As tsunamis que devastaram a Ásia e mudaram a topografia do mundo foram sentidas na costa fluminense e em outros estados brasileiros, distantes cerca de 15,5 mil quilômetros do epicentro do fenômeno, a oeste de Sumatra. Os marégrafos da Marinha (aparelhos que medem a curva de nível do mar) registraram variações atípicas de até 30 centímetros na maré em períodos de apenas 40 minutos. Desde que tais aparelhos foram instalados, em 1950, é a primeira vez que marcam tamanha oscilação no nível do mar. No estado, os reflexos da tsunami foram sentidos em marégrafos instalados na Baía de Guanabara e em Arraial do Cabo.

O comandante Marcelo Cavalcante, capitão-de-corveta encarregado da Seção de Informações Oceanográficas da Marinha, concluiu que os reflexos das tsunamis atravessaram oceanos a uma velocidade de cerca de 708 km/h até chegar ao Rio. O cálculo foi feito a partir da distância entre a costa fluminense e o epicentro e o período em que a variação foi registrada no Rio (de 21h do dia 26 de dezembro a 11h do dia 27). Ele utilizou dados gerados pelo marégrafo localizado na Ponta da Armação, em Niterói, dentro da Baía de Guanabara.

— O Rio recebeu algumas ondas em formato de maré, com períodos de 40 minutos.
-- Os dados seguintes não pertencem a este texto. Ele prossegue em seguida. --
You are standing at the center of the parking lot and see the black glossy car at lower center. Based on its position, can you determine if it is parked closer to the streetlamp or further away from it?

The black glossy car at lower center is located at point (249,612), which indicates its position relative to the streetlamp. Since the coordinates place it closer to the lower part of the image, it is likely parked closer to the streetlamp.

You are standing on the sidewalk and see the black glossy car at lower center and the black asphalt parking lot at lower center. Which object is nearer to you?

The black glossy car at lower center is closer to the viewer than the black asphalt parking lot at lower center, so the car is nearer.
A variação chegou a 30 centímetros em relação aos níveis do mar mais alto e mais baixo previstos para a data. É uma perturbação inédita, desde que começamos a monitorar a maré. A anomalia está clara, mas quase não foi sentida. O maior interesse é acadêmico. Agora sabemos que houve reflexos das tsunamis até na costa brasileira — explica Cavalcante.

Especialista diz que não houve perigo

O aparelho de Arraial do Cabo, localizado no Instituto de Estudos do Mar Almirante Paulo Moreira (IEAPM), registrou anomalia semelhante. O oceanógrafo Rogério Neder Candella, da Divisão de Oceanografia Física do IEAPM, filtrou do gráfico as análise de eventos rotineiros como maré e ondas, para chegar ao reflexo das tsunamis.
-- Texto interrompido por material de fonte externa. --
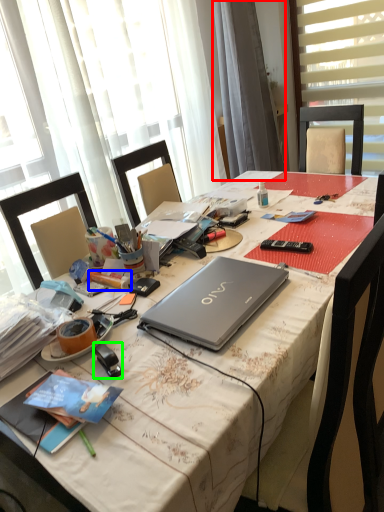
Question: Which object is positioned closest to curtain (highlighted by a red box)? Select from pencil (highlighted by a blue box) and stationery (highlighted by a green box).

Choices:
 (A) pencil
 (B) stationery

Answer: (A)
— Observamos oscilações do nível do mar parecidas com marés, porém com intervalos curtos. Na análise dos dados de 22 de dezembro a 2 de janeiro, sem os fenômenos com mais de duas horas de período, como as marés, e com menos de 25 minutos de período, como as ondas, verificamos o fenômeno. No dia 26, houve um grande aumento.

Candella diz que, devido à baixa amplitude da variação, o fenômeno só poderia ter sido observado sem marégrafos e outros aparelhos de medição do nível do mar em locais como atracadouros.

— Na praia, é difícil alguém ter percebido. Não houve, em nenhum momento, perigo tanto para a população quanto para bens materiais.

Engenheiro viu variação de 2,4 metros no nível do mar

No píer do Clube Naval Charitas (Niterói), na hora em que os reflexos das tsunamis começaram a ser sentidos pela Marinha, o engenheiro Cezar Bartz, morador do veleiro Prowler, viu uma variação de aproximadamente 1,6 metro em apenas 17 minutos e 2,4 metros em seis horas. Ele jamais vira amplitude de maré superior a 1,4 metro na Baía de Guanabara:

— Voltei para o barco às 23h e percebi que estava muito abaixo do cais, num nível anormal. Vi barcos encalhados e pendurados no cais por cordas. Entre 23h do dia 26 e 2h do dia 27, a maré secou e encheu em períodos de 30 minutos, com variações totalmente absurdas. A mudança de maré era tão rápida que era possível ver a água descendo, como se houvesse um ralo no fundo do mar.